(EXERCISES TO COMPLETE)
a: According to the article on measuring project quality, what did the review team member admit the team had agreed to do at each daily review?
b: Copy the project-quality article between "I told them" and "reprioritizing the defects.", inclusive, substituting "reply" for "answer".

(SOURCE PASSAGE)
Are We Measuring Project Quality Or Just Activity?
Things must have not been going too well on our project. The VP of Quality and the VP of Test both showed up at one of our project meetings and wanted to know if all of our defects had been prioritized correctly.
I told them that the review process was ongoing, as usual.
They didn’t like our process nor my answer.
The problem they saw was I was taking too much time and not immediately reprioritizing the defects.
They were sure of this because they were not seeing the spike in defects that occurred as the quality review team reviewed and increased the defect priorities. The periodic spikes were taken as indicators of Quality doing its job — identifying quality problems. The Test VP also liked it because higher priority defects showed that his team was finding important issues that needed fixing.
They were mad.
The Quality Team Reviewed Our Defect Prioritization
They told me my job was to immediately implement the new priorities.
I responded that in the previous product (which shipped on time with good quality) we always first reviewed the recommended changes. This they clearly took as rank insubordination (see initiative or insubordination for more on this notion).
Humorously, seeing that I was going to lose this one, during this conversation I messaged my team and told them to just apply all the new priorities without a review. Simultaneously the VP of Quality was messaging my Product VP. At about the same time my staff confirmed all the priorities were updated, I got a message from my VP telling me to “just do it.”
I informed the VPs that all defects were now prioritized per their recommendations.
We had a real time defect tracking system, so they immediately pulled up the trends to see the impact.
There was no change in the priority defect trend.
The expected spike did not stand out in the normal ups and downs of the overall trend.
So what happened?
The Quality Reviews Had No Measurable Impact
What happened was the normal process disposed of the defects, at the original priority, faster than the reviewing of the priorities. This highlighted a simple truth. The priority changes that were recommended made no difference as to how fast defects were disposed of nor of which ones got worked on or not. The only thing it did was to introduce a periodic spike in the trend, based upon the batches of new priorities the review team would set.
One review team member admitted in confidence that the team had agreed to always increase some defect priorities at each daily review. This was to show management that they were doing the job they were given.
I had at one time, again humorously, suggested that we should just write a script that randomly upgraded priorities and this would save hundreds of staff hours. I don’t think anyone was amused.
The Quality Team Just Believed That Quality Was Not Good
Why didn’t the VPs of Quality and Test see the data as we did? This is always hard to analyze, but in a nutshell those organizations had a belief that the development and product teams were “tweaking” the reported defects to claim quality was better than what quality and test found. They saw the periodic defect spikes after a review as evidence of this.
The fact that the data never showed any increase in how fast or how many defects were fixed, even when their priorities were updated fast enough to cause a noticeable spike, was never addressed. As long as the review caused periodic spikes in the trend, Quality felt this showed they were contributing.
Quality Had No Effective Measure Of Quality
By the way, this product shipped on time and even got recognition from our field test team (another test organization – see the best test team) for the best quality product the team had ever seen.

(DATA RECORDS)
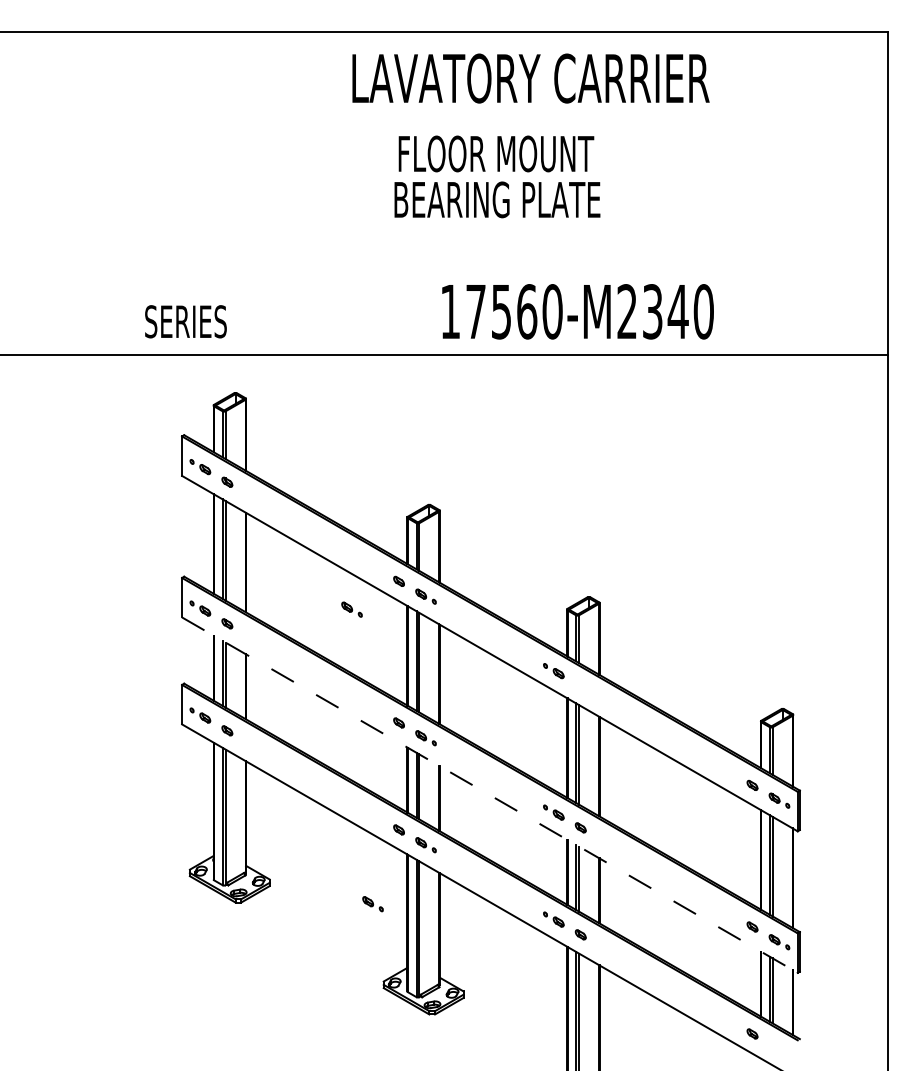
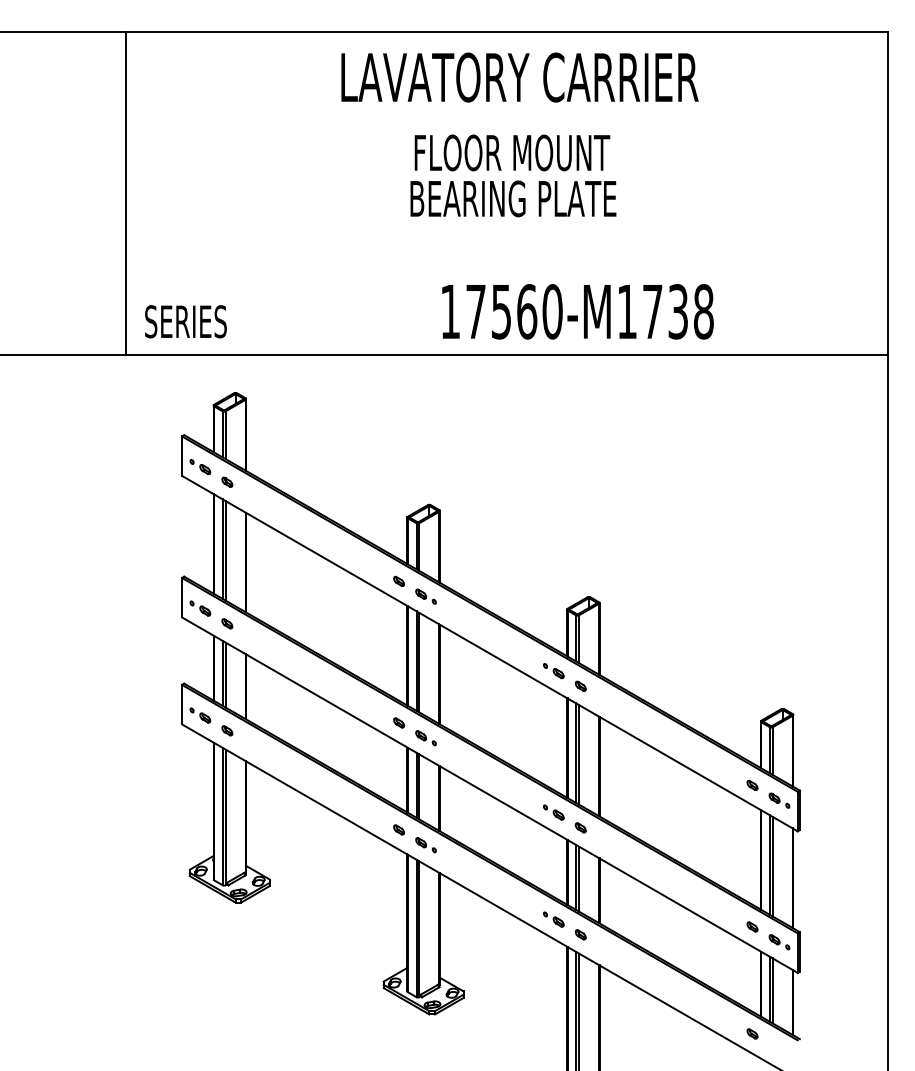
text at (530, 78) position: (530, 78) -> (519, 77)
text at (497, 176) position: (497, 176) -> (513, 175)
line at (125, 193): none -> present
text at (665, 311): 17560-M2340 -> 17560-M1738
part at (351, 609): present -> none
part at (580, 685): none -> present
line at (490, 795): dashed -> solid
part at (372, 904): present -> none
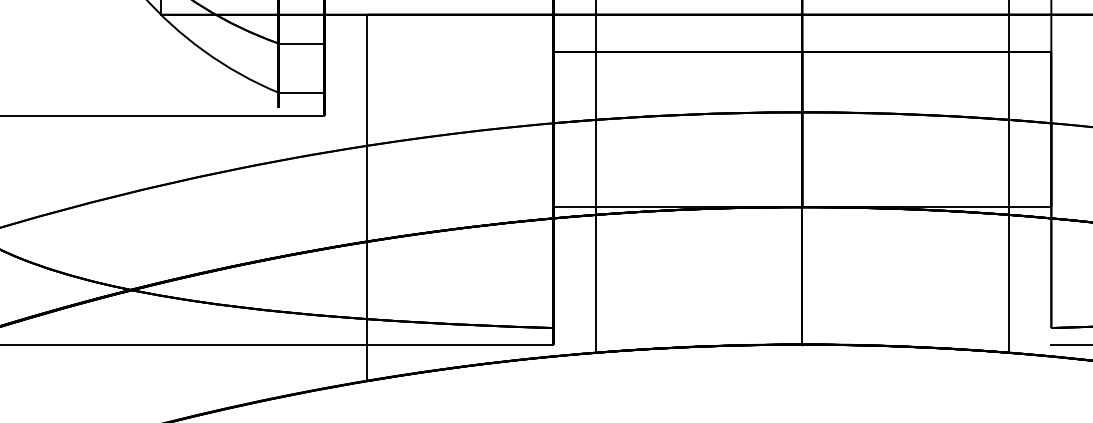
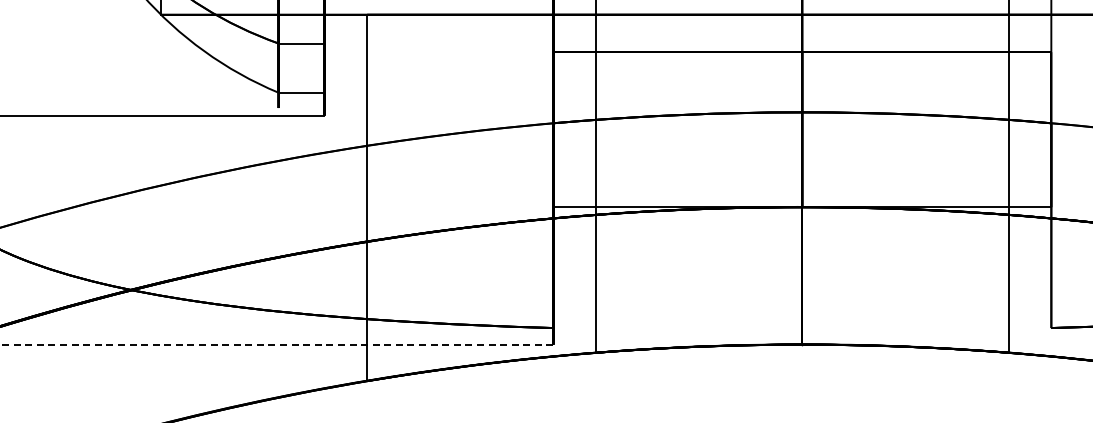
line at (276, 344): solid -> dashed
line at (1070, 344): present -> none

(ANSWERS TO THE TASKS)
a: Always increase some defect priorities.

b:
I told them that the review process was ongoing, as usual.
They didn’t like our process nor my reply.
The problem they saw was I was taking too much time and not immediately reprioritizing the defects.